Much ridicule has been heaped on Spam over the years, but it has proved a hardy meat able to take whatever is dished out. Last year, the 4 billionth can was packed. Hormel spokesman Alan Krejci said the company has been swamped of late with requests for Spam T-shirts, cutting boards and aprons.

"It's fun to make fun of Spam," he acknowledged. "But it's solid. It's a lot like the community here. It's steady and traditional."

During World War II, the Allied forces were fed Spam--short for spiced ham--"with a vengeance," according to company literature. GIs called it a ham that failed its physical. The late President Dwight D. Eisenhower, the Allied commander in Europe, once joked that he had gotten so sick of Spam that he considered sending planes to bomb Austin.
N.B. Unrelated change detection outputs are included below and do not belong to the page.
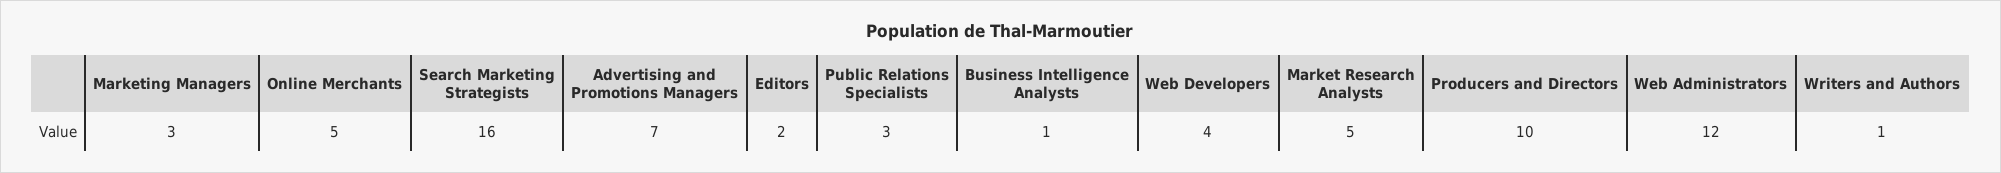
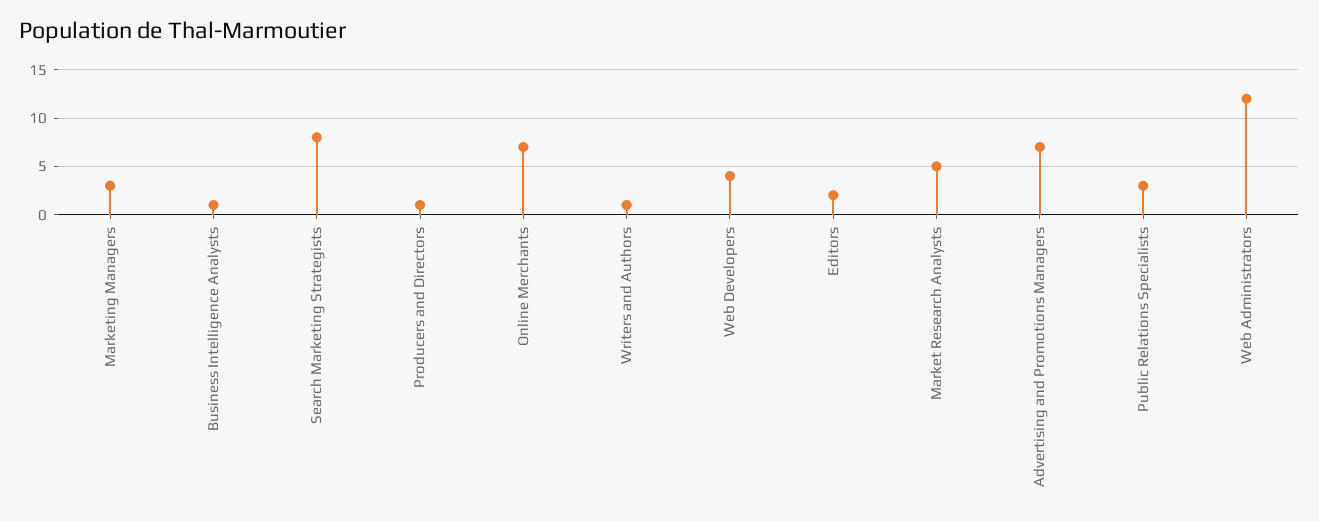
Online Merchants: 5 -> 7
Search Marketing Strategists: 16 -> 8
Producers and Directors: 10 -> 1

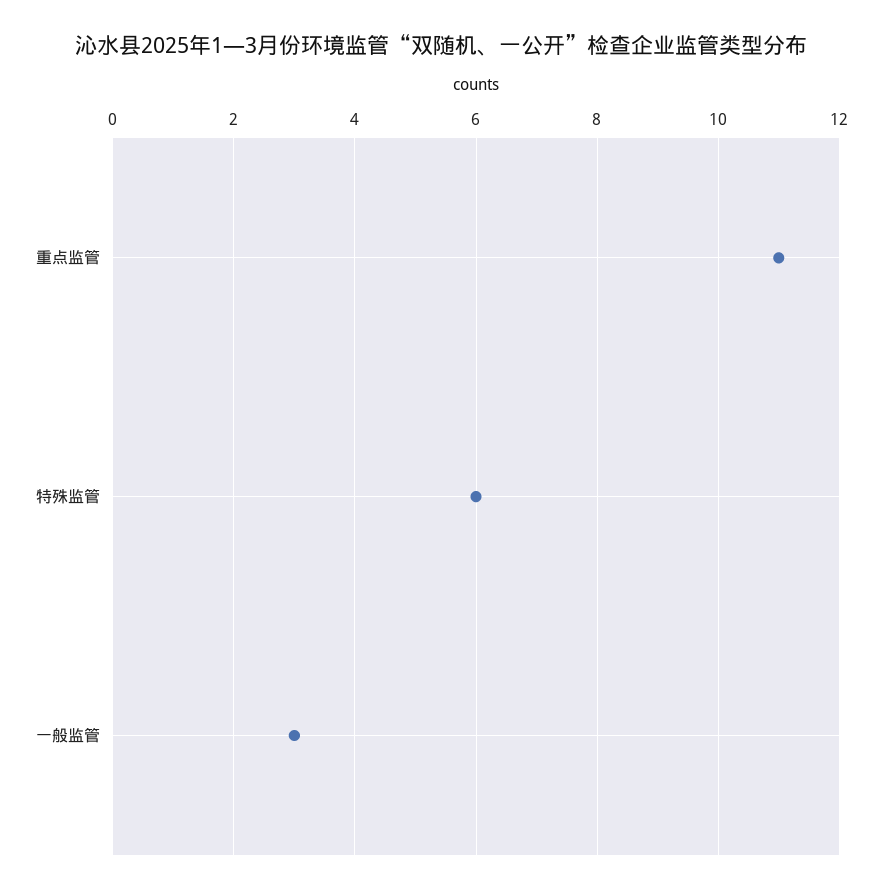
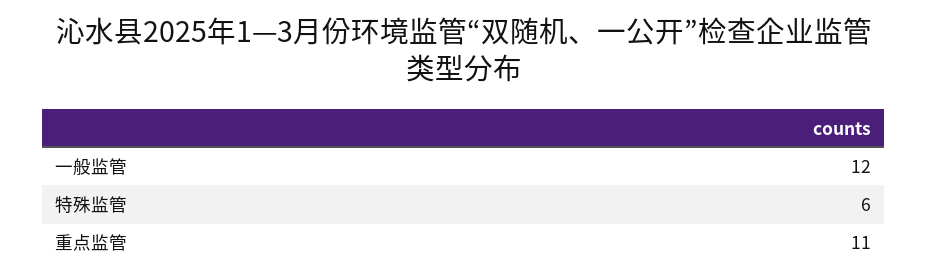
一般监管: 3 -> 12

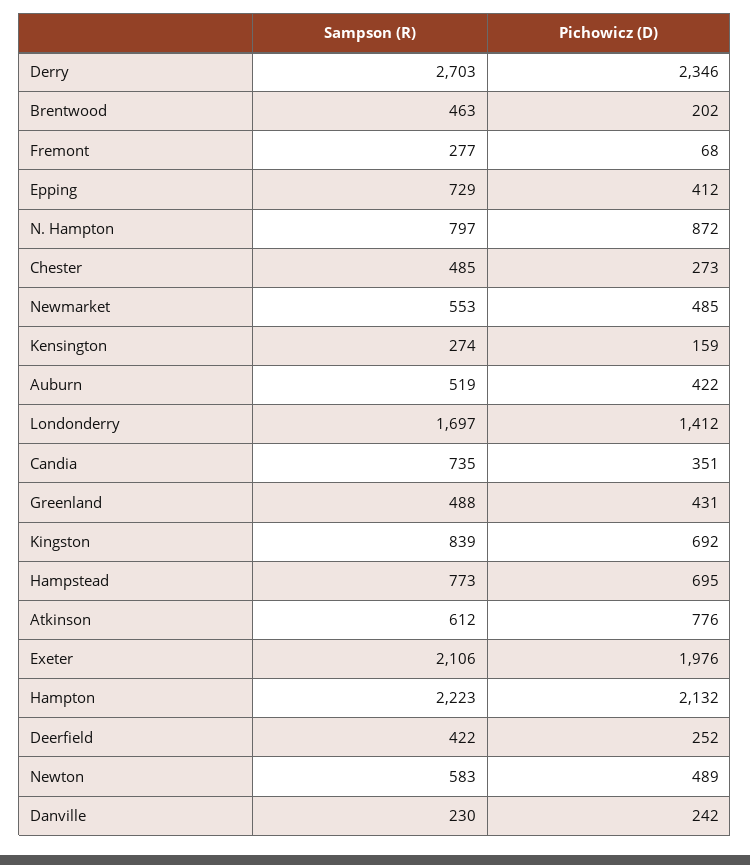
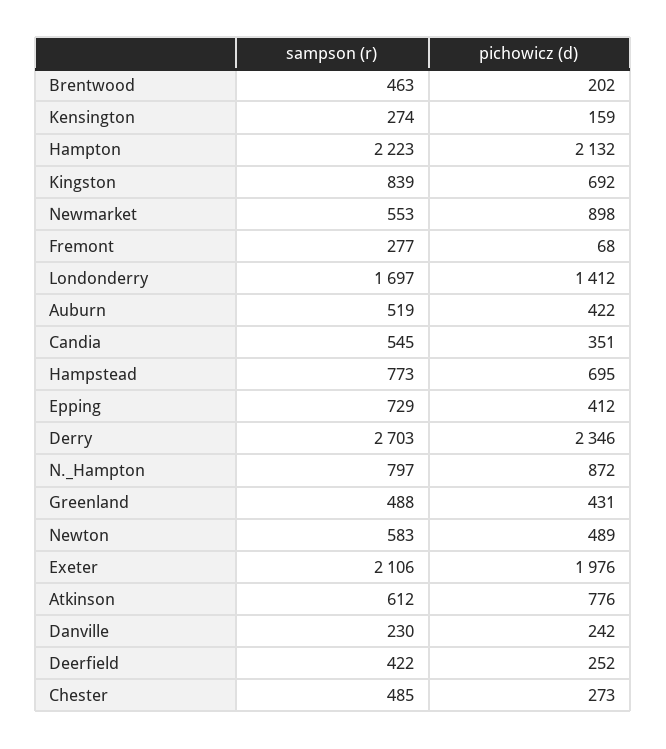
Pichowicz (D), Newmarket: 485 -> 898
Sampson (R), Candia: 735 -> 545

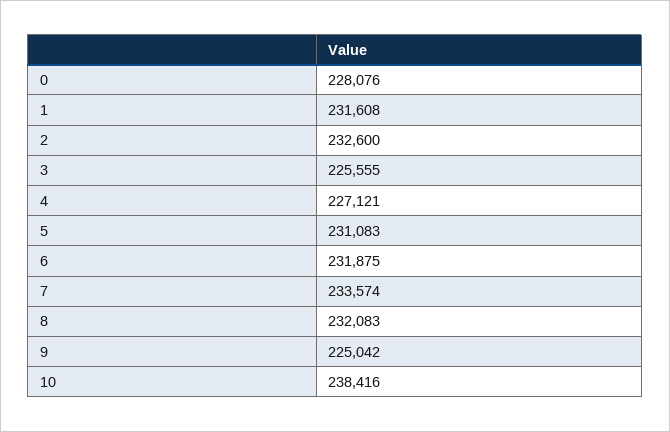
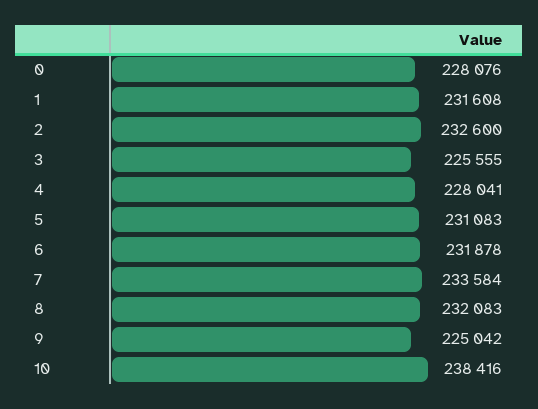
4: 227121 -> 228041
6: 231875 -> 231878
7: 233574 -> 233584

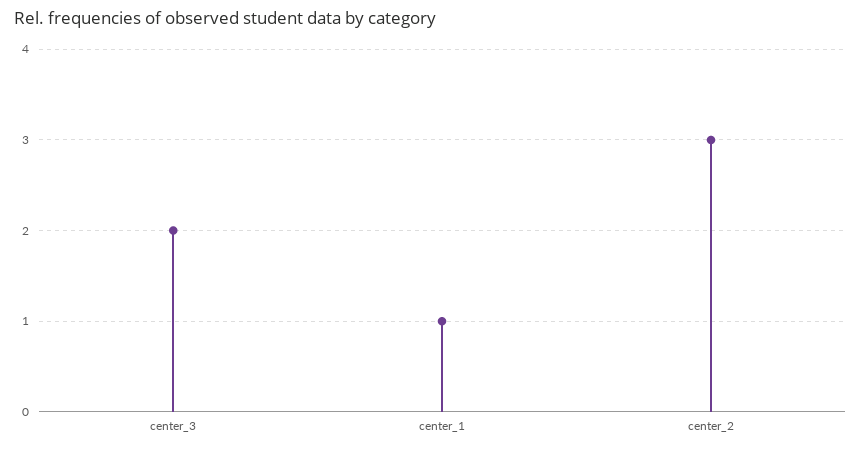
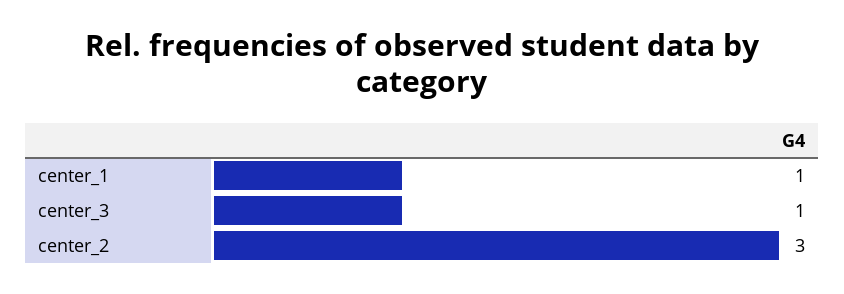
center_3: 2 -> 1

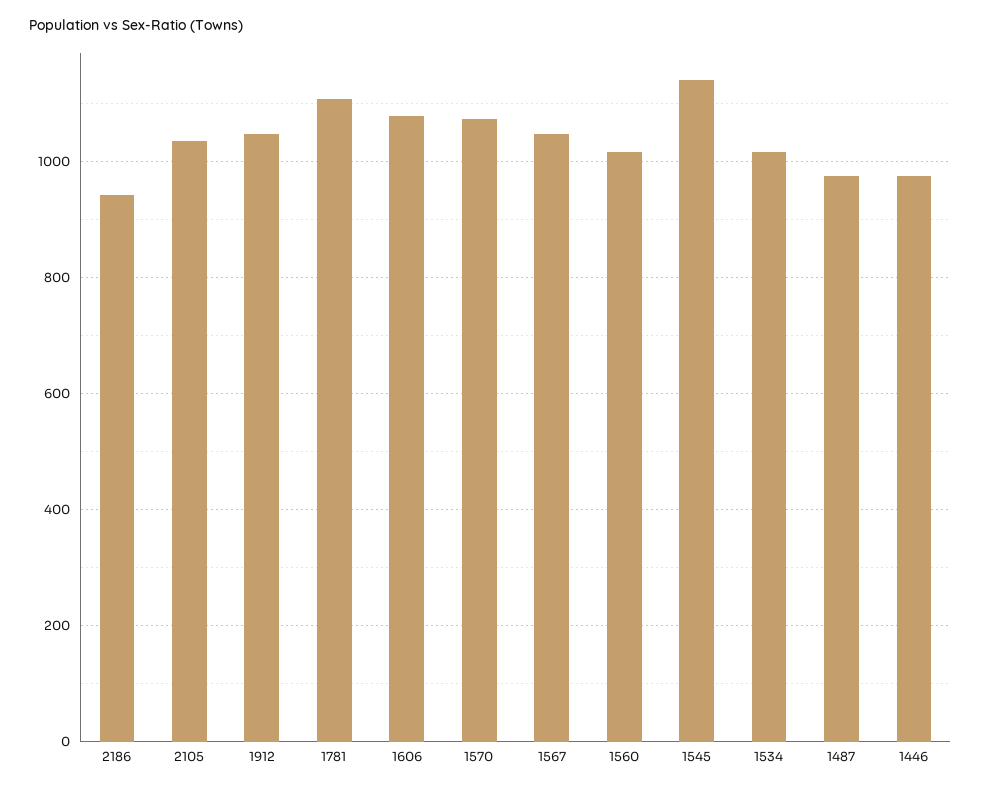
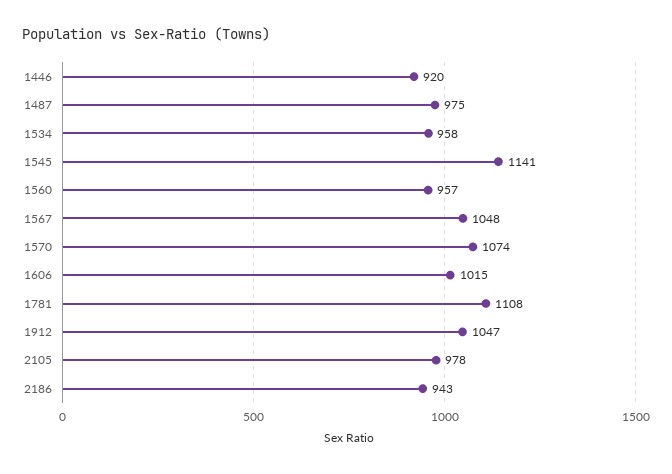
2105: 1040 -> 978
1606: 1080 -> 1015
1560: 1020 -> 957
1534: 1020 -> 958
1446: 980 -> 920

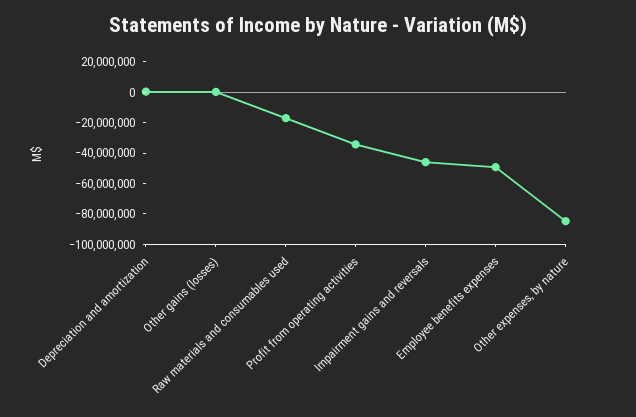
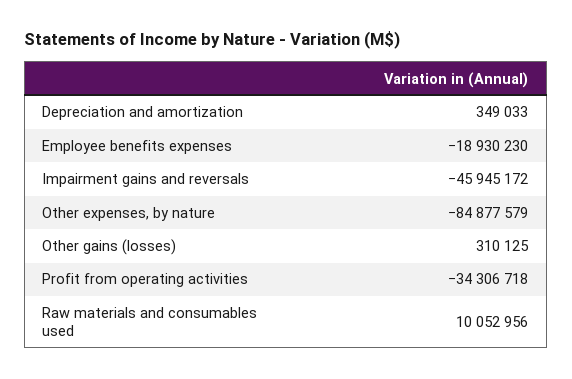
Raw materials and consumables used: -20000000 -> 10052956
Employee benefits expenses: -50000000 -> -18930230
Spam has become the butt of jokes by the Monty Python comedy troupe, creators of a well-known skit about a restaurant that specializes in Spam, and, more recently, by David Letterman, who hawks a mock Spam-on-a-rope for people who get hungry in the shower.

Spam McMuffins

Despite the protests, many Austinites were clearly enjoying the product that has fattened the city's economy for 50 years. The local McDonald's had special Spam McMuffins on the menu. A local artist unveiled a portrait of Austin resting on a can of Spam. Hormel's corporate contribution was a display in the mall resembling two huge "50s" made out of 2,700 Spam cans, each with an additional 10,468 cans forming the base.

"I hope Spam lasts 100 years," declared Hormel President Richard Knowlton as Friday's cook-off judging began. It should. The company claims the product has an indefinite shelf life.

The cook-off was just one of many Spam-related contests scheduled for the weekend. On Sunday, for example, there will be a five-mile "hog jog" run. When asked why the race was shorter than the usual 10 kilometers, or six miles, Krejci explained: "We're talking about people who eat Spam; we don't want to push their endurance limits."

One event--a treasure hunt contest for a hidden gold Spam medallion worth $100--has apparently gone awry. Union members said they found the medallion and will not give it back.